温厚な父、ピアニスト志望だった母、そして3人の兄と妹、弟、さらに祖父母と10人の大所帯の中で、私は長女としてたくさんの愛に包まれて育ちました。
紫明(しめい)って、珍しい名前でしょ。「山紫水明」をイメージして祖父がつけてくれたんです。
ピアノは3歳から習い始め、大阪音楽大学ピアノ科を卒業後、大阪フィルハーモニー交響楽団のクラリネット奏者だった川崎良一と結婚しました。夫はのちに、大阪文化祭賞を受賞したほどの名手で、強い探究心があり、奏法の研究のためイスラエル、ウィーン、パリを経てベルリン国立芸術大学に留学。
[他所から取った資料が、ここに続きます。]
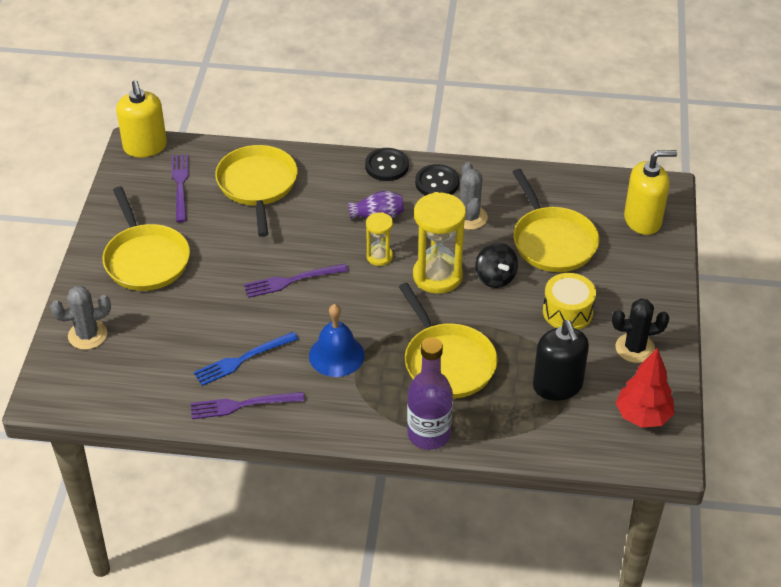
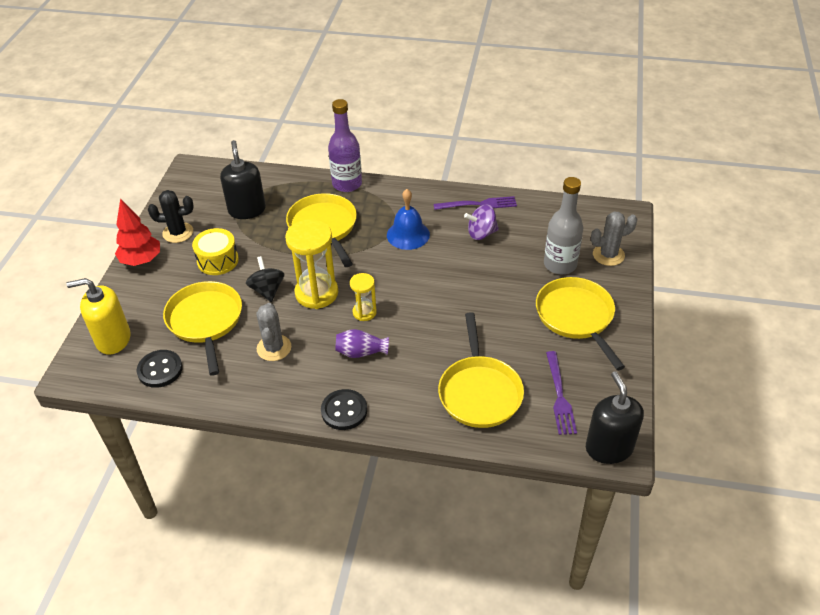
camera: 175 degrees left, 0 degrees up
yellow soap dispenser [116,80,167,157] -> black soap dispenser [586,371,644,464]
blue fork [194,332,298,386] -> purple spinning top [464,205,499,240]
purple fork [244,263,348,298] -> none
black button [415,164,460,196] -> black button moved to [137,350,182,388]
red tree [616,348,674,428] -> red tree moved to [115,198,160,266]
none -> grey bottle [544,177,583,274]

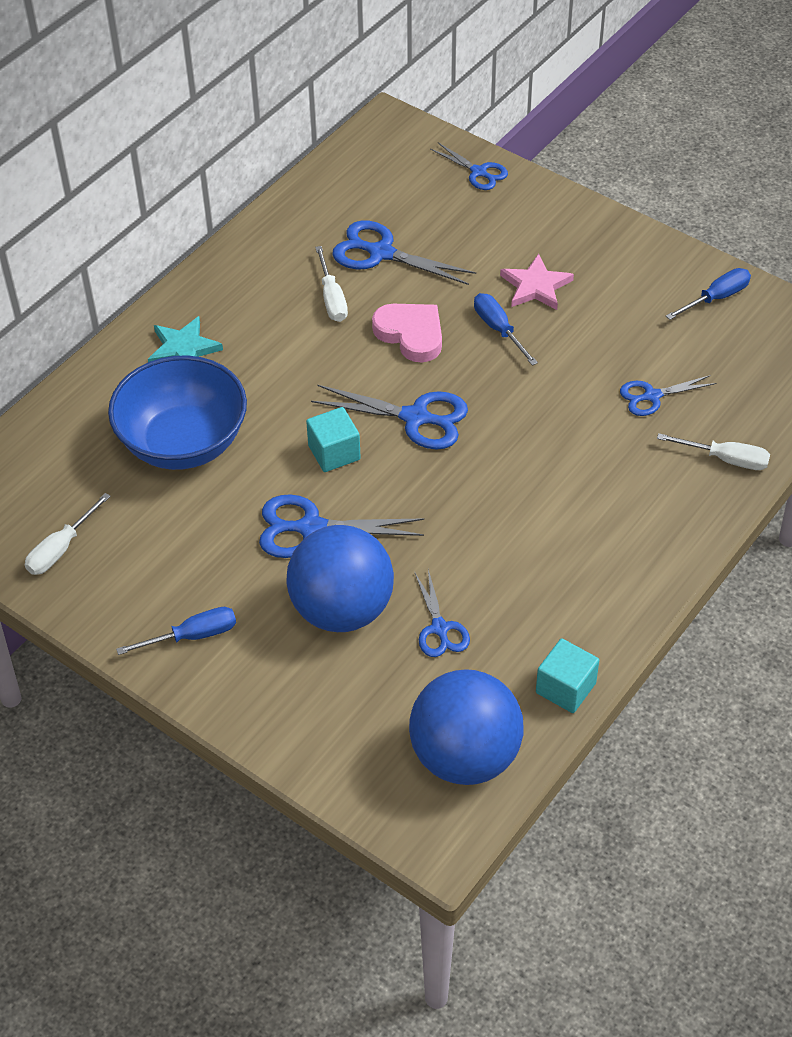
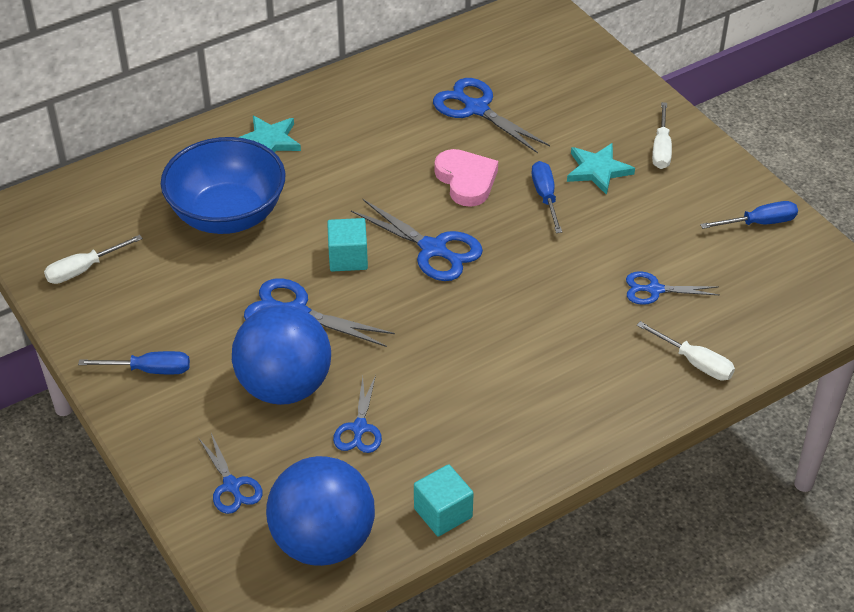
camera: 20 degrees right, 5 degrees down
white screwdriver [315,246,348,322] -> white screwdriver moved to [652,102,672,169]
blue scissors [430,143,508,190] -> blue scissors moved to [199,433,263,514]
pink star [500,254,574,310] -> turquoise star [567,143,635,195]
私も3歳になる長女をつれて、ベルリンへ留学しました。「お金持ちだったのね」と言われそうですが、一番大切にしていたグランドピアノを手放して旅費を作り、片道切符で夫のもとへ行ったんです。二人とも学費は奨学金。夫は現地の日本レストランでアルバイトをしながらの生活でした。
貧しくも芸術的な感性があふれる環境の中で、多くの感動と刺激を受けました。忘れられないエピソードのひとつが、芸術大学での最初のレッスンです。
ベートーベンのピアノコンチェルトのソロパートを必死で練習していったのですが、レッスンでは先生がソロパートを弾かれ、私は初見でオーケストラパートを弾かされたのです。しどろもどろの私に先生は「私のすべてをあなたに注ぎましょう」と言ってくださり、涙がこぼれました。それまで1日8時間ぐらい練習してもできなかった箇所が、スラスラと弾けるようになっていく経験は今でも不思議です。
帰国後、ベルリン留学の経験を生かし、「芸術的水準の高さを日本にも」という夢と理想を描いて、大阪の地でアサフ音楽院を設立。2006年に横浜に移転し、のべ1000人の生徒を育成しました。
また、スズキ・メソードとグレン・ドーマン博士の教えのもと、二人の娘とともに「音符ビッツ」を開発しました。「音符ビッツ」は脳科学理論に基づいた教材で、CDと併用することで脳が6倍活性化されることが解明されたことから、視覚と聴覚の統合学習法として、大きな成果を上げています。心・脳・身体をバランスよく育み、音楽の基礎を築くと同時に豊かな知性と感性が培われます。そして社会貢献ができる人材の育成を目的とします。
アサフ音楽院には音符ビッツ教室、ピアノ教室のほか、ハープ教室、ヴァイオリン教室もあります。各種コンクールに入賞など国際経験豊かな講師の指導により、筑波大学附属駒場中高、東京芸術大学などへの進学実績をはじめ、優秀な人材を輩出しています。